**INPUT FOR THIS TASK**

__________________________________________________

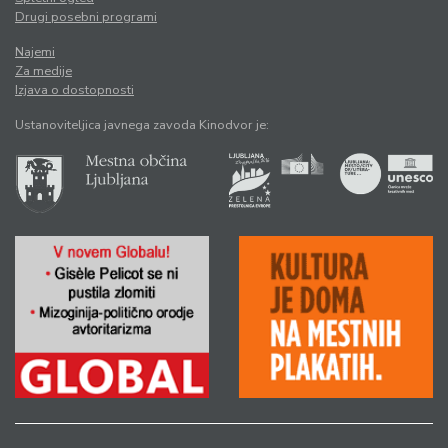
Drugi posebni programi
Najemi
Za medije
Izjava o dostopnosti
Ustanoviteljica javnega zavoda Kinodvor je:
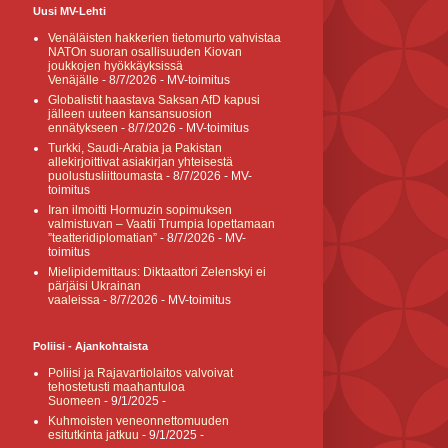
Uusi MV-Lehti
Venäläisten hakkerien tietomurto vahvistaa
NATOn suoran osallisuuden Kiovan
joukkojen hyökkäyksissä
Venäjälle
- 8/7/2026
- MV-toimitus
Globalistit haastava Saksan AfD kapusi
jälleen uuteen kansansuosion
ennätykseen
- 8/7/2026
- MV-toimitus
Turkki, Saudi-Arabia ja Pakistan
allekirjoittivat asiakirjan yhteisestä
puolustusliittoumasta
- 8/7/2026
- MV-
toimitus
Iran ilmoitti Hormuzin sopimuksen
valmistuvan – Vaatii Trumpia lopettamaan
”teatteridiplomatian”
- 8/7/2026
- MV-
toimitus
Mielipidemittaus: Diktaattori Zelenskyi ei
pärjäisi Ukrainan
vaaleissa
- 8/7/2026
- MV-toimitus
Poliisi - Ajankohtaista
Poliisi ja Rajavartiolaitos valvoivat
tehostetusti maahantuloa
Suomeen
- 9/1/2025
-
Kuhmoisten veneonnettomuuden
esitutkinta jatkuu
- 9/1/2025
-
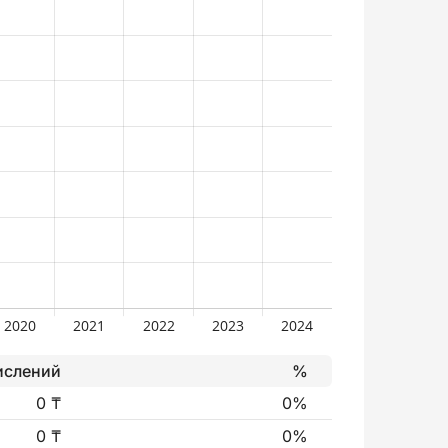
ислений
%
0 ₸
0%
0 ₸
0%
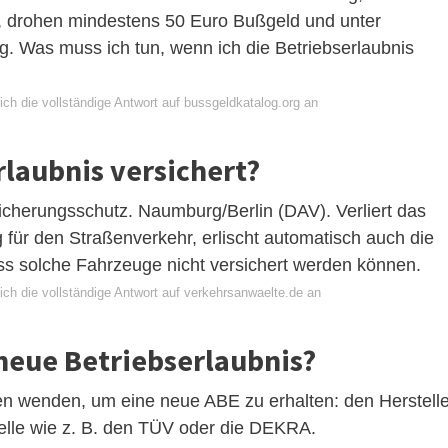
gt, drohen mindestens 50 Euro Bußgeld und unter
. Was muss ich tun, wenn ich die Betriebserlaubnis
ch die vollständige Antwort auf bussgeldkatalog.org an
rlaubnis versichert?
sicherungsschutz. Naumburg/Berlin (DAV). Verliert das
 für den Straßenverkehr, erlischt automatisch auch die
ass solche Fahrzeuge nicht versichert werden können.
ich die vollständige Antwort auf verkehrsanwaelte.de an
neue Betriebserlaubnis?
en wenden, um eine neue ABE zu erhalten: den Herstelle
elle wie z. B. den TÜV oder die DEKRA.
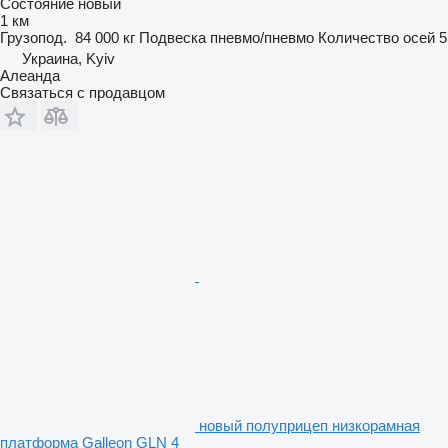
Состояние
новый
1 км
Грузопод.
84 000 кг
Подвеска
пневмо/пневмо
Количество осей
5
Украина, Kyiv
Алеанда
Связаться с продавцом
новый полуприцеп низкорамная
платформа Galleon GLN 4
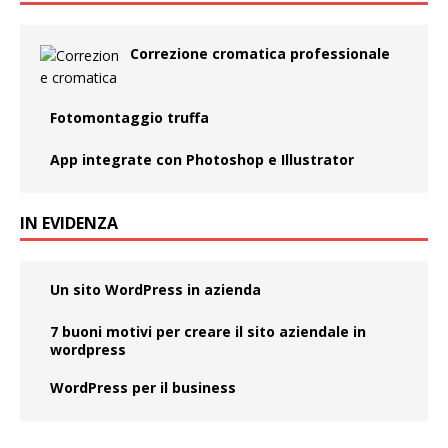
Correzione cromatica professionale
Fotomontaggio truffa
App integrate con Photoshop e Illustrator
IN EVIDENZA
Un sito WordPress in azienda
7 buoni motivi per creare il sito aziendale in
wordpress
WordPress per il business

__________________________________________________

**EXERCISE**
The data above holds the lines to copy: start at the one with "sicherungsschutz. Naumburg/Berlin (DAV).", stop at the one with "Fotomontaggio truffa", include both, copy them exactly without pictures, and copy nothing else.

**RESPONSE FOR THIS EXERCISE**
sicherungsschutz. Naumburg/Berlin (DAV). Verliert das
 für den Straßenverkehr, erlischt automatisch auch die
ass solche Fahrzeuge nicht versichert werden können.
ich die vollständige Antwort auf verkehrsanwaelte.de an
neue Betriebserlaubnis?
en wenden, um eine neue ABE zu erhalten: den Herstelle
elle wie z. B. den TÜV oder die DEKRA.
Состояние
новый
1 км
Грузопод.
84 000 кг
Подвеска
пневмо/пневмо
Количество осей
5
Украина, Kyiv
Алеанда
Связаться с продавцом
новый полуприцеп низкорамная
платформа Galleon GLN 4
Correzione cromatica professionale
Fotomontaggio truffa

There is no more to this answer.